Certaines analyses offrent cependant de nouveaux arguments en faveur des
politiques industrielles :
– l’industrie joue un rôle majeur dans la croissance économique. Les théories de
la croissance endogène mettent en évidence l’influence positive sur la
croissance de la recherche-développement (Romer), de l’accumulation du
capital humain (Lucas) et des infrastructures publiques (Barro). Or l’effet
bénéfique de ces facteurs tient aux externalités positives qu’ils exercent. Il y a
donc là des opportunités pour des interventions de l’État (subventions,
investissements, politique fiscale incitative) ;
– certains secteurs industriels sont particulièrement importants afin de garantir
l’indépendance nationale (armement, énergie…).

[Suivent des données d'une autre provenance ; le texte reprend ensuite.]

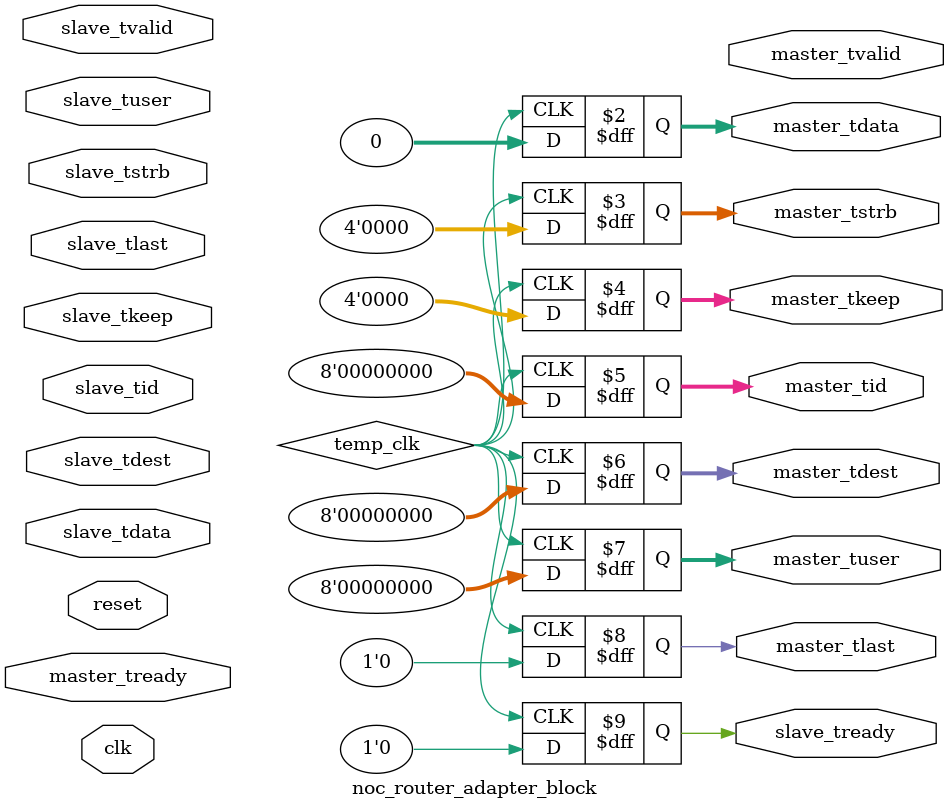
<source format=v>
module noc_router_adapter_block(
    clk,
    reset,
    master_tready,
    master_tdata,
    master_tvalid,
    master_tstrb,
    master_tkeep,
    master_tid,
    master_tdest,
    master_tuser,
    master_tlast,
    slave_tvalid,
    slave_tready,
    slave_tdata,
    slave_tstrb,
    slave_tkeep,
    slave_tid,
    slave_tdest,
    slave_tuser,
    slave_tlast,
);

parameter noc_dw = 32; //NoC Data Width
parameter byte_dw = 8; 

/*****************INPUT/OUTPUT Definition********************/

/*control signal*/
input wire clk;
input wire reset;

/*Master*/
input wire master_tready;
output reg master_tvalid; /* synthesis preserve */
output reg [noc_dw - 1 : 0] master_tdata; /* synthesis preserve */
output reg [noc_dw / byte_dw - 1 : 0] master_tstrb; /* synthesis preserve */
output reg [noc_dw / byte_dw - 1 : 0] master_tkeep; /* synthesis preserve */
output reg [byte_dw - 1 : 0] master_tid; /* synthesis preserve */
output reg [byte_dw - 1 : 0] master_tdest; /* synthesis preserve */
output reg [byte_dw - 1 : 0] master_tuser; /* synthesis preserve */
output reg master_tlast; /* synthesis preserve */

/*Slave*/
input wire slave_tvalid;
input wire [noc_dw - 1 : 0] slave_tdata;
input wire [noc_dw / byte_dw - 1 : 0] slave_tstrb;
input wire [noc_dw / byte_dw - 1 : 0] slave_tkeep;
input wire [byte_dw - 1 : 0] slave_tid;
input wire [byte_dw - 1 : 0] slave_tdest;
input wire [byte_dw - 1 : 0] slave_tuser; 
input wire slave_tlast;
output reg slave_tready; /* synthesis preserve */

// registering all the out put ports so they are preserved in the vqm output //

wire temp_clk; /* synthesis keep */

always @(posedge temp_clk)
begin
	master_tdata 	<= 0;
	master_tstrb 	<= 0;
	master_tkeep 	<= 0;
	master_tid		<= 0;
	master_tdest	<= 0;
	master_tuser	<= 0;
	master_tlast	<= 0;
	slave_tready	<= 0; 
end
endmodule 

</source>
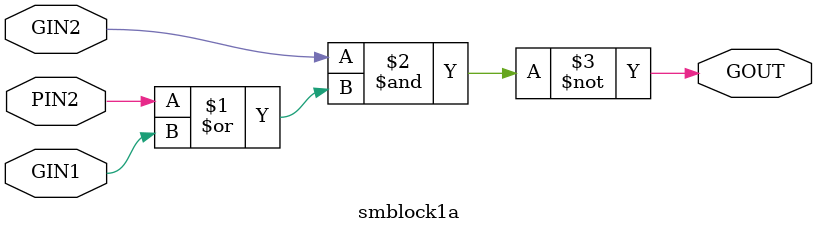
<source format=v>
module smblock1a ( PIN2, GIN1, GIN2, GOUT );
   input  PIN2;
   input  GIN1;
   input  GIN2;
   output GOUT;
   assign GOUT =  ~ (GIN2 & (PIN2 | GIN1));
endmodule
</source>
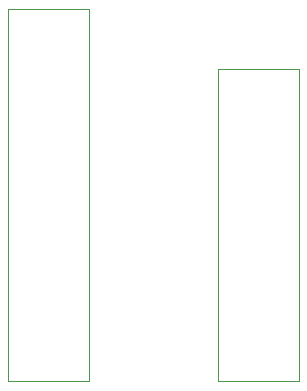
<source format=gbr>
%TF.GenerationSoftware,KiCad,Pcbnew,(5.1.10)-1*%
%TF.CreationDate,2021-11-28T18:03:10+01:00*%
%TF.ProjectId,M5StampC3,4d355374-616d-4704-9333-2e6b69636164,rev?*%
%TF.SameCoordinates,Original*%
%TF.FileFunction,Other,User*%
%FSLAX46Y46*%
G04 Gerber Fmt 4.6, Leading zero omitted, Abs format (unit mm)*
G04 Created by KiCad (PCBNEW (5.1.10)-1) date 2021-11-28 18:03:10*
%MOMM*%
%LPD*%
G01*
G04 APERTURE LIST*
%ADD10C,0.050000*%
G04 APERTURE END LIST*
D10*
%TO.C,J2*%
X130840000Y-53602000D02*
X137740000Y-53602000D01*
X130840000Y-80002000D02*
X130840000Y-53602000D01*
X137740000Y-80002000D02*
X130840000Y-80002000D01*
X137740000Y-53602000D02*
X137740000Y-80002000D01*
%TO.C,J1*%
X113060000Y-48508000D02*
X119960000Y-48508000D01*
X113060000Y-80008000D02*
X113060000Y-48508000D01*
X119960000Y-80008000D02*
X113060000Y-80008000D01*
X119960000Y-48508000D02*
X119960000Y-80008000D01*
%TD*%
M02*

</source>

L’État producteur fait place à un État incitateur afin d’échapper aux sanctions de
l’OMC et de la Commission européenne, qui chassent les pratiques
anticoncurrentielles. Depuis le milieu des années 2000, la politique des pôles de
compétitivité renforce cette orientation : l’État finance des projets locaux
innovants qui reposent sur la coopération entre les centres de recherche, les
grandes entreprises et des PME.
L’objectif est de faciliter l’émergence d’innovations suscpetibles de doper la
productivité globale des facteurs mais surtout de créer des activités à haut
contenu technologique pour lesquelles la compétitivité hors prix est essentielle.
Cela permet de pratiquer des prix élevés et donc de dégager de l’activité
productive une valeur ajoutée importante. Partant de là, il est possible de
distribuer des revenus élevés, de bénéficier de recettes fiscales plus importantes
tout en conservant la compétitivé et la rentabilité des investissements.
En clair, l’innovation est non seulement capable de dynamiser la croissance
économique mais également de redonner aux États des marges de manœuvre et
les moyens de leur action.
III.2 La coordination des politiques.
Compte tenu des interdépendances croissantes entre les économies, la réponse
optimale passe par une coopération internationale c'est-à-dire :
- l’élaboration de règles favorisant la croissance et le développement de chaque
économie en évitant les déséquilibres excessifs. On pense bien entendu à la
nécessité de rechercher une plus grande stabilité financière comme l’ont mis en
évidence les conséquences de la crise des subprimes.
- la coordination des politiques économiques afin de tenir compte des effets de
débordement des politiques économiques à savoir le fait qu’une politique
décidée dans un cadre national exerce des effets importants sur les autres. Plus
l’économie est de taille importante et plus ces effets sont importants. On pense
bien entendu aux États-Unis et la Chine mais au niveau européen l’Allemagne et
la France ont également ce statut pour l’économie du vieux continent.
Cette coopération internationale permettrait de restaurer les capacités d’actions
des États, capacité d’action qu’ils ont abandonnée au profit des multinationales
et des marchés financiers. Cela implique évidemment qu’il y ait une véritable
prise de conscience à savoir qu’il n’est pas possible de vivre durablement
prospère dans un monde en crise. La crise climatique, la crise des réfugiés et
d’une manière générale les crises migratoires qui frappent toutes les régions du
monde sont peut être les écueils qui favoriseront cette prise de conscience.